• FRAGMENT TEKSTU:
Jednocyfrowy przebieg? To nie zdarza się często, a właśnie taki, dosłownie pachnący nowością Citroen C5 Aircross z zaledwie 3 km na liczniku, niespodziewanie trafił do naszej redakcji. Samochód mieliśmy okazję testować dzięki uprzejmości salonu dealerskiego Auto Centrum Golemo w Krakowie.
Konkurencja na rynku kompaktowych SUV-ów jest ogromna, a klienci poszukujący środka transportu w tej klasie, mogą mieć nie lada problem w wyborze tego jednego, jedynego modelu. Decyzja będzie jeszcze trudniejsza ponieważ „na ring” wkracza nowa propozycja spod znaku szewronów, model C5 Aircross. Citroen długo igrał z naszą cierpliwością, oczekiwanie na nowego SUV-a trwało i trwało. W Europie pojazd pojawił się dopiero w drugiej kolejności po Chinach, aczkolwiek nowy SUV wreszcie zaczął pojawiać się także w polskich salonach dealerskich. Do naszej redakcji samochód trafił trochę niespodziewanie i nadprogramowo. Pierwsza jazda przekonała nas jednak, że warto było czekać, jest to bowiem bardzo dobrze wykonany, komfortowy pojazd, który ma wszelkie predyspozycje, by przekonać do siebie klientów.

• WYKAZ:
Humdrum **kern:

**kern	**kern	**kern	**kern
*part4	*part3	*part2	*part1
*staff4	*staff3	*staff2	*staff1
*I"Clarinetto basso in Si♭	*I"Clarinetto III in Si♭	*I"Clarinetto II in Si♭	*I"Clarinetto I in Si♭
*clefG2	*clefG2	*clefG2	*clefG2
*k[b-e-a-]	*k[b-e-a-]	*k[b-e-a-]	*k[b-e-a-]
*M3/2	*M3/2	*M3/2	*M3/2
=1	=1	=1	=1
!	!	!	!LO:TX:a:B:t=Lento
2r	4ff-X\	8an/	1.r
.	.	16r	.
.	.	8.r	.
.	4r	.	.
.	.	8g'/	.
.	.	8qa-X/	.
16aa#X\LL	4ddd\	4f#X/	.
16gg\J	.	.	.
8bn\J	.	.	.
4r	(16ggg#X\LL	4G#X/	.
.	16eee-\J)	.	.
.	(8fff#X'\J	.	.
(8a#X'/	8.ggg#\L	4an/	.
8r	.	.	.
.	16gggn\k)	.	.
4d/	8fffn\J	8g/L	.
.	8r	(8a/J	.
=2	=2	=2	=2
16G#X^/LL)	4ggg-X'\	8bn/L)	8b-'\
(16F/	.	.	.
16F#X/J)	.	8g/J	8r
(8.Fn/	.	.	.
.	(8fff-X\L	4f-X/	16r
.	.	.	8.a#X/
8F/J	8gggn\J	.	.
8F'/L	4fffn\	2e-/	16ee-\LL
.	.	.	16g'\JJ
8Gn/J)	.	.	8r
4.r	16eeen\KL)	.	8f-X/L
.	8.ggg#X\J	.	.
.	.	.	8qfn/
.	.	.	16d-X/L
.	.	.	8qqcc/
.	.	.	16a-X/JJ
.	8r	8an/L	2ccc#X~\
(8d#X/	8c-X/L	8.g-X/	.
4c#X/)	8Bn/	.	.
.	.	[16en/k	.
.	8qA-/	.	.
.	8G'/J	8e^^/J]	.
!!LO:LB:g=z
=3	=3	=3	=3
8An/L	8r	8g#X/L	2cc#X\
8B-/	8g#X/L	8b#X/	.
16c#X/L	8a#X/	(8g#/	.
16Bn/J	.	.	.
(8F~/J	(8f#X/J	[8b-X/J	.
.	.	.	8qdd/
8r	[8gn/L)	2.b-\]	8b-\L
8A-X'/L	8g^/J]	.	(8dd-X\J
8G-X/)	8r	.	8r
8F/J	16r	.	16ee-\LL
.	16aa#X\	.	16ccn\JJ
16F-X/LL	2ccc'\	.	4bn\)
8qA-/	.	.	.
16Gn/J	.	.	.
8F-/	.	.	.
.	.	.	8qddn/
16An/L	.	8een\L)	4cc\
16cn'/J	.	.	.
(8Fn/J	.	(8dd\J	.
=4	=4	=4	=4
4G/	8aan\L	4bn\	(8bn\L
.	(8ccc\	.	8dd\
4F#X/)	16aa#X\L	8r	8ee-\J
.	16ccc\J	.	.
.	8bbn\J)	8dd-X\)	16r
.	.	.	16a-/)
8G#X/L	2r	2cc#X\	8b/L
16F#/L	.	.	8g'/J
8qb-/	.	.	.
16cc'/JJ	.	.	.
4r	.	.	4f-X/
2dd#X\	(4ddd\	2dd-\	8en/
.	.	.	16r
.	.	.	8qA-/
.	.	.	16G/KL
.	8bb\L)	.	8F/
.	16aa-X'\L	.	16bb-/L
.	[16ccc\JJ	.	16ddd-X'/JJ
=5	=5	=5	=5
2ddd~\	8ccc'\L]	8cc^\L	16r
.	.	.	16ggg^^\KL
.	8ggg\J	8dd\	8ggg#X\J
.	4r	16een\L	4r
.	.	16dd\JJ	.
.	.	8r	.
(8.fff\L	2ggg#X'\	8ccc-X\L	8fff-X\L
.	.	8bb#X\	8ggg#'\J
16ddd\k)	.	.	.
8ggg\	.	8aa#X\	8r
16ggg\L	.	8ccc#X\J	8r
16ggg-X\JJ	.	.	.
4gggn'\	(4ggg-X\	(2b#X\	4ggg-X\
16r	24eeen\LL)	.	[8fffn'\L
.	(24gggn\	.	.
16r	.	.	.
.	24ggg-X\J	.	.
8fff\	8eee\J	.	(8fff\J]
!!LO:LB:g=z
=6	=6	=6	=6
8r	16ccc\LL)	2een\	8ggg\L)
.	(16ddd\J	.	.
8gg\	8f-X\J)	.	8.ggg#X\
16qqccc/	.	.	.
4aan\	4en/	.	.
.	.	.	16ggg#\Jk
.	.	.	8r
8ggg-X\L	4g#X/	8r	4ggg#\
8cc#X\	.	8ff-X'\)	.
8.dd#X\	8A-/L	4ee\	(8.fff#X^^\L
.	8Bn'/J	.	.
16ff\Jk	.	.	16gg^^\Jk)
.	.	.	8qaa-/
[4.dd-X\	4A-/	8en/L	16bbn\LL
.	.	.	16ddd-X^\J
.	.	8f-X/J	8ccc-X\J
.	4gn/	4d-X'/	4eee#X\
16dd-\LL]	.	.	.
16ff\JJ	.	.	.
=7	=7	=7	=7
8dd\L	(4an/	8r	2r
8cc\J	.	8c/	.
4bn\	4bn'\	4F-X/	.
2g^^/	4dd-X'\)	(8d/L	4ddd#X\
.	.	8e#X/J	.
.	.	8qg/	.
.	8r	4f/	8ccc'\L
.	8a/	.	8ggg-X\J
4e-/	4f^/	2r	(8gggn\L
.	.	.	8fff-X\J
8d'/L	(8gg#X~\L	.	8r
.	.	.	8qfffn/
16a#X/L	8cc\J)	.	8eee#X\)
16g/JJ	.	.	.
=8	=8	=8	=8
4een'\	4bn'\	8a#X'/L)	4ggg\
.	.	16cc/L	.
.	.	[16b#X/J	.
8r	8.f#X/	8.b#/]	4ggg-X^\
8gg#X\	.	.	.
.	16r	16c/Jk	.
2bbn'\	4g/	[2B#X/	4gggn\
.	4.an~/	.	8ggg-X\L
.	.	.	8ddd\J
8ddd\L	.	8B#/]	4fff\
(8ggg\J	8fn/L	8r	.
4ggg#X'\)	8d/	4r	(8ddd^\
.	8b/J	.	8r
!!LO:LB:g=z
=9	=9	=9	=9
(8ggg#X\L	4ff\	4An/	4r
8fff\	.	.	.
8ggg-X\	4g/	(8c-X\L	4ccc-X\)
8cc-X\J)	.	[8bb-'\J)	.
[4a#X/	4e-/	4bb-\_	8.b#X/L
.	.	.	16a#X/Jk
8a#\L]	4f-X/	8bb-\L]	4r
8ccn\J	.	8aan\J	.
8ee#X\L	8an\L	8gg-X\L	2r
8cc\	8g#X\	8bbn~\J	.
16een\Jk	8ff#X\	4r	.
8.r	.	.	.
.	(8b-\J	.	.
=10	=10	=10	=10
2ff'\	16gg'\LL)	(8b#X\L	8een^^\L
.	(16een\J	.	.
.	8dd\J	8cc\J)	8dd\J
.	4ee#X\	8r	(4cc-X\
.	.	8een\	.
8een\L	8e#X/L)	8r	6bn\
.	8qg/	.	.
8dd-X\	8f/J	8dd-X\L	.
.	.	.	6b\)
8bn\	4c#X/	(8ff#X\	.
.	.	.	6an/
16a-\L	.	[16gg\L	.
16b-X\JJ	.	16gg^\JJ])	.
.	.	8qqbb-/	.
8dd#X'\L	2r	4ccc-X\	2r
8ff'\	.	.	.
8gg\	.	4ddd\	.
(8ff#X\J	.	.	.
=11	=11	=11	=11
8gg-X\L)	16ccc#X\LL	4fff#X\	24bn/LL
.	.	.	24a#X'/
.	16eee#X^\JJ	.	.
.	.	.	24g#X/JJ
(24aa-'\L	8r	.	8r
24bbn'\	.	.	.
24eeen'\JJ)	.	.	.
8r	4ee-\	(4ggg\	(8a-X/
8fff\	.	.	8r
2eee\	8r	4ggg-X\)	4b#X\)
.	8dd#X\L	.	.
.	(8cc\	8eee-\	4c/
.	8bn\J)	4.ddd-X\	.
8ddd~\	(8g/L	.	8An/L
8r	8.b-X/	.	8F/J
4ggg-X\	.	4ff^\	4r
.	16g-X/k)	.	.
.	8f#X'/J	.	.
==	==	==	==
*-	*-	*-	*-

• CEL ZADANIA:
Przepisz dosłownie fragment tekstu o Citroenie C5 Aircross, zaczynając od „Jednocyfrowy przebieg? To” i idąc dalej aż do „Golemo w Krakowie.”.

• PEŁNA ODPOWIEDŹ:
Jednocyfrowy przebieg? To nie zdarza się często, a właśnie taki, dosłownie pachnący nowością Citroen C5 Aircross z zaledwie 3 km na liczniku, niespodziewanie trafił do naszej redakcji. Samochód mieliśmy okazję testować dzięki uprzejmości salonu dealerskiego Auto Centrum Golemo w Krakowie.